Avast, please look into this.
Title: Re: Constant "threat secured" driving me insane
Post by: DavidR on March 03, 2022, 11:45:14 PM
Suspect that this isn't a false positive.
Used PowerShell to uninstall 'yourPhone' from all accounts on a machine experiencing this symptom.
Symptom persisted until Avast quarantined the causal files.
Command used to uninstall was: Get-AppxPackage Microsoft.YourPhone -AllUsers | Remove-AppxPackage
Machine rebooted after PS uninstall.
This did not stop the symptomology.
Recurred every 12 to 13 mins when machine online and then all at once when machine taken offline then placed online.
Avast, please look into this.

They did look into it, this reply is from one of the Avast Virus Labs Team.

Hello,
thank you for the report. It is false positive, we will fix it.

Milos

If you look at the images in Reply #4 the action was initiated by svchost.exe

Your comment that after this removal action the alerts didn't stop, doesn't support it not being an FP.  Ensure that you have the latest Virus Updates and check if it continues.

If it does take a screenshot of the Avast Alert and attach it.
Title: Re: Constant "threat secured" driving me insane
Post by: ikulb on June 07, 2022, 08:23:09 PM
This problem has started for me today.
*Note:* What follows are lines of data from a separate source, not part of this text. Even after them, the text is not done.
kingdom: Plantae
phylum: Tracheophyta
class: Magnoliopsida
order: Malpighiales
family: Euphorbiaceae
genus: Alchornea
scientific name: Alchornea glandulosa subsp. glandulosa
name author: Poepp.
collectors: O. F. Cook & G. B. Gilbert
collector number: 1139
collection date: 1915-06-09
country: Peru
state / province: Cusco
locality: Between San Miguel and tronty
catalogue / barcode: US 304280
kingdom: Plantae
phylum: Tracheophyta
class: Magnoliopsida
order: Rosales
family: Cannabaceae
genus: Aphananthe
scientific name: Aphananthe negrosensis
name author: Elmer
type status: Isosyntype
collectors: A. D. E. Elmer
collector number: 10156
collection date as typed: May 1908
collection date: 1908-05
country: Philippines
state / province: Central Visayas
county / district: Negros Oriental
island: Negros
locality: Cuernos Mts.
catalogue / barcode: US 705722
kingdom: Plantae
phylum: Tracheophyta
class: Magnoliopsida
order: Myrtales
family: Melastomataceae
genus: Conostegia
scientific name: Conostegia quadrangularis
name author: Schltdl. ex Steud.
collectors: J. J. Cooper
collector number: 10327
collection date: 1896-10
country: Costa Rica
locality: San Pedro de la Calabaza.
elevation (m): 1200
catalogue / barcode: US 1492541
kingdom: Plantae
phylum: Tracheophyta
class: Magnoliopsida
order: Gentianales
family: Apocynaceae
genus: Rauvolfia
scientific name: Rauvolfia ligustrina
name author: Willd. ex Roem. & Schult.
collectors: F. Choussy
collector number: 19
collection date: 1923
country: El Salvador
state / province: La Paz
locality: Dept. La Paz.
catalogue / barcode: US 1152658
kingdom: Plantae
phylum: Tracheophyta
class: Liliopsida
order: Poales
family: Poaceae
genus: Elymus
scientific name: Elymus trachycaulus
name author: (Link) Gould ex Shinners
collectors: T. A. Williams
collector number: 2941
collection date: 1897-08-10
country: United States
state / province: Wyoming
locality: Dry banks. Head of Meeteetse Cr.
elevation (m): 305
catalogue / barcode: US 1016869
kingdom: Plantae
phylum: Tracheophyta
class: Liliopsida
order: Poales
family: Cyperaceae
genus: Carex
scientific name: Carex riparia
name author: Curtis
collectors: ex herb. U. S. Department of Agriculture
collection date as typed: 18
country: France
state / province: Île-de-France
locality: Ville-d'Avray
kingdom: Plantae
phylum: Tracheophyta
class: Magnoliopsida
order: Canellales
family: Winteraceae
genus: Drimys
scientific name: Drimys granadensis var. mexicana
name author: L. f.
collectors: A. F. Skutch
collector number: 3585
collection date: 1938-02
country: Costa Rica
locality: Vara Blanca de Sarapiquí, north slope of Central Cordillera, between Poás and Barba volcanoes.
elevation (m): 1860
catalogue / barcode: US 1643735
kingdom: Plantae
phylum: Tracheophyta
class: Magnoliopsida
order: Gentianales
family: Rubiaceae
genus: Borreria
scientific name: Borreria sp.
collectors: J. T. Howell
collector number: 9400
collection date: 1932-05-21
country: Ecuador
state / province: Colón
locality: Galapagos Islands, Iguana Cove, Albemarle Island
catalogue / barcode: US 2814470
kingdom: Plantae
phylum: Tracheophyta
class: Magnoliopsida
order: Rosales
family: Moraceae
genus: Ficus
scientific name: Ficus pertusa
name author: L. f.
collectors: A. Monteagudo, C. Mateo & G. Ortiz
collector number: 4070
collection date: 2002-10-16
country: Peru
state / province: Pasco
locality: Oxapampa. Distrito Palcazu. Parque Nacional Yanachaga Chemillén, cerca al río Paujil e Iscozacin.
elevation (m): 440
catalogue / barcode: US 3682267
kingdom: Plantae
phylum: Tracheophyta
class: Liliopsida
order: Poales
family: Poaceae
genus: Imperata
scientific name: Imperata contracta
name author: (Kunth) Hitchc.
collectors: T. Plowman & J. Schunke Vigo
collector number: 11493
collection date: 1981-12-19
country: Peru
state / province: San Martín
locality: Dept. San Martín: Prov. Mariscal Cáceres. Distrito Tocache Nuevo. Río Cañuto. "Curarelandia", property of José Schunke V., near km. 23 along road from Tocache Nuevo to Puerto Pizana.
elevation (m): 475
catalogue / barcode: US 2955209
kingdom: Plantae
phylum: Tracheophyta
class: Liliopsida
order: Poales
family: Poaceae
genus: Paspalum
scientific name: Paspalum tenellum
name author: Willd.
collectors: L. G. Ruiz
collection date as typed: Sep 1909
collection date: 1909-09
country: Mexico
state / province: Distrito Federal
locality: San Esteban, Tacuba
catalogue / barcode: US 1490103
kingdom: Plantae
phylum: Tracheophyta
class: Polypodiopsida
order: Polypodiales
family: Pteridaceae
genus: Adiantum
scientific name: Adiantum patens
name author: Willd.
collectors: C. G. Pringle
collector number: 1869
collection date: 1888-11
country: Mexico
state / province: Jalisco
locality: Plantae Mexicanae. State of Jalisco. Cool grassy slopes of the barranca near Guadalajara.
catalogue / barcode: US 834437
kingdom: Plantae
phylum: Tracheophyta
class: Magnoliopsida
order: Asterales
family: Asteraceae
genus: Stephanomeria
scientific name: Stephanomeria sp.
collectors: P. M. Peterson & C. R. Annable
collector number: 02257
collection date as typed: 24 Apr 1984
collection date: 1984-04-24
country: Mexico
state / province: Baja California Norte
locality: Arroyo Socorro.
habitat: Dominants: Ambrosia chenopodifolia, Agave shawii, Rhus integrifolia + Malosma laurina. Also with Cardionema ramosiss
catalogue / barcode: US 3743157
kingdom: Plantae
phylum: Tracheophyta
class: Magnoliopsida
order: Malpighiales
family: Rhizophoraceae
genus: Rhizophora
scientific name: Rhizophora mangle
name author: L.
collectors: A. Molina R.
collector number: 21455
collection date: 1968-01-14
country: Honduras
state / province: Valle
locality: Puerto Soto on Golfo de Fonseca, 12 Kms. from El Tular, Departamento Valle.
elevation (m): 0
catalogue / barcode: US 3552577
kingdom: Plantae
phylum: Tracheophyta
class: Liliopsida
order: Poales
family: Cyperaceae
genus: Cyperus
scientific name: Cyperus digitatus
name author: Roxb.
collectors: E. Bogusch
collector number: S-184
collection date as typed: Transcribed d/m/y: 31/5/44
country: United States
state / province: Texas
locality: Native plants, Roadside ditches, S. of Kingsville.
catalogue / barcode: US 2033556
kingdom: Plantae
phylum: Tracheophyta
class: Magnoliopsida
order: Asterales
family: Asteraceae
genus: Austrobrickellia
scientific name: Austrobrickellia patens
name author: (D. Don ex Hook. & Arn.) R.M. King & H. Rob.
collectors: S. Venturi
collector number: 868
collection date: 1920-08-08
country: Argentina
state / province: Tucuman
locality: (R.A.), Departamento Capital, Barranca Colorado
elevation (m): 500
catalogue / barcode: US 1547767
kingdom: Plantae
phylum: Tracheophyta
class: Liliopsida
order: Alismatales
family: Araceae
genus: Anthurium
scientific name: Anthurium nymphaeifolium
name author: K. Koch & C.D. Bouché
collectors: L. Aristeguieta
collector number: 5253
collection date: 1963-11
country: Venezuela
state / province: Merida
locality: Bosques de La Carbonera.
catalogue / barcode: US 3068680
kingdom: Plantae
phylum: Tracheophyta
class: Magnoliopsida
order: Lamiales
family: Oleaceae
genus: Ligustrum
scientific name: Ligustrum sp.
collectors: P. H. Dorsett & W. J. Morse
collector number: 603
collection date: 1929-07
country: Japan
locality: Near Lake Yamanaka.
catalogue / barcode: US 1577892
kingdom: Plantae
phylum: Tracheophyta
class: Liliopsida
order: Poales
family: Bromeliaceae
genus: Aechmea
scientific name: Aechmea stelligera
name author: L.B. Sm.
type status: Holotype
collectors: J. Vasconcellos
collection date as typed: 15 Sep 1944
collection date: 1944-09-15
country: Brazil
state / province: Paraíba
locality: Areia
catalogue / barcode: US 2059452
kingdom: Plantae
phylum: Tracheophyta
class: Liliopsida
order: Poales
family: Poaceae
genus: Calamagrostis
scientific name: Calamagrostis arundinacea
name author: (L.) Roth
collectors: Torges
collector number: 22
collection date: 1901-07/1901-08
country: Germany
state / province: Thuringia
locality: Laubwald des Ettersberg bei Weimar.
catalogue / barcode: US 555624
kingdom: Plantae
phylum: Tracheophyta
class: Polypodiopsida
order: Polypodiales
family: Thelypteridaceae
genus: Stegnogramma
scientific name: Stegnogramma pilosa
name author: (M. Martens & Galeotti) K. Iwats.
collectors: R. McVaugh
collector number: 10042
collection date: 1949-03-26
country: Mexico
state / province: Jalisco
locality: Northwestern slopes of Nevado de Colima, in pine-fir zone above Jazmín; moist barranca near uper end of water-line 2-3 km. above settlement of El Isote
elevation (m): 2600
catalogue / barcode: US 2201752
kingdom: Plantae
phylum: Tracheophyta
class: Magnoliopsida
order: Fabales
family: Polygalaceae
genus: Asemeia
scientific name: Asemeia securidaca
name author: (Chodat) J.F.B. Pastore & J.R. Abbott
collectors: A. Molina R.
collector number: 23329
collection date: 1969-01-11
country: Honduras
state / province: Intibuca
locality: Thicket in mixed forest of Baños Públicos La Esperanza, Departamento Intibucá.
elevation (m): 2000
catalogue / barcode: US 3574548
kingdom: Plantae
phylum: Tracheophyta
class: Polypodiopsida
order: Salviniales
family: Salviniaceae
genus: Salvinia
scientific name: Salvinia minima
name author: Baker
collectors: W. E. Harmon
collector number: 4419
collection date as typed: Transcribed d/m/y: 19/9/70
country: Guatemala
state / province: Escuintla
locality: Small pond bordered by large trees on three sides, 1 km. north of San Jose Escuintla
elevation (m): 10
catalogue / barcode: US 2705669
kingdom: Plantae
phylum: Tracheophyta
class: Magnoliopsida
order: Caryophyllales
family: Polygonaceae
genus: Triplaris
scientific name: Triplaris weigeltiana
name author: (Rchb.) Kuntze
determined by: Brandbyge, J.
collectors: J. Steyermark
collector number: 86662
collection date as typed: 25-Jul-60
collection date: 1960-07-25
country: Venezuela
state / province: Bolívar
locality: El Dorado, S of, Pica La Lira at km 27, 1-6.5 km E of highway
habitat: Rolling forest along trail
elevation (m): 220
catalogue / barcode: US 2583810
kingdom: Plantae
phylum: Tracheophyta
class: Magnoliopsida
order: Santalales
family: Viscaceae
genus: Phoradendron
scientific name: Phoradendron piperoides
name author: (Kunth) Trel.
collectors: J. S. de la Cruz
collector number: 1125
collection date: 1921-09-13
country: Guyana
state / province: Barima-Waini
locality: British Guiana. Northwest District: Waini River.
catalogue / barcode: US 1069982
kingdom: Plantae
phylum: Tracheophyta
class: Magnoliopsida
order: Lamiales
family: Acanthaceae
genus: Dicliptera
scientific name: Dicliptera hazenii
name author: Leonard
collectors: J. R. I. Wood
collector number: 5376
There was a pending Avast update, but it persists after updating.
Title: Re: Constant "threat secured" driving me insane
Post by: DavidR on June 07, 2022, 10:09:46 PM
The file in the alert url appears to be a little different, but generally the same URL, I don't know what the streaming update is/was.  I don't think I have any file streaming service enabled on my system so I haven't come across this before.

Do you happen to know what was being streamed ?

You can report it as a possible false positive - Reporting a Possible False Positive File or Website - https://www.avast.com/false-positive-file-form.php (https://www.avast.com/false-positive-file-form.php).
You should get a response in a day or two.

In the Remarks, give a brief summary of problem and giving a URL link of this post/topic would help greatly (they will see the history and screenshots, that you couldn't attach to your report..
Title: Re: Constant "threat secured" driving me insane
Post by: Milos on June 08, 2022, 04:42:33 PM
Hello,
thank you for notice. It ws a FP and is fixed now.

Milos
Title: Re: Constant "threat secured" driving me insane
Post by: DavidR on June 08, 2022, 05:15:34 PM
Thanks for the prompt response Milos.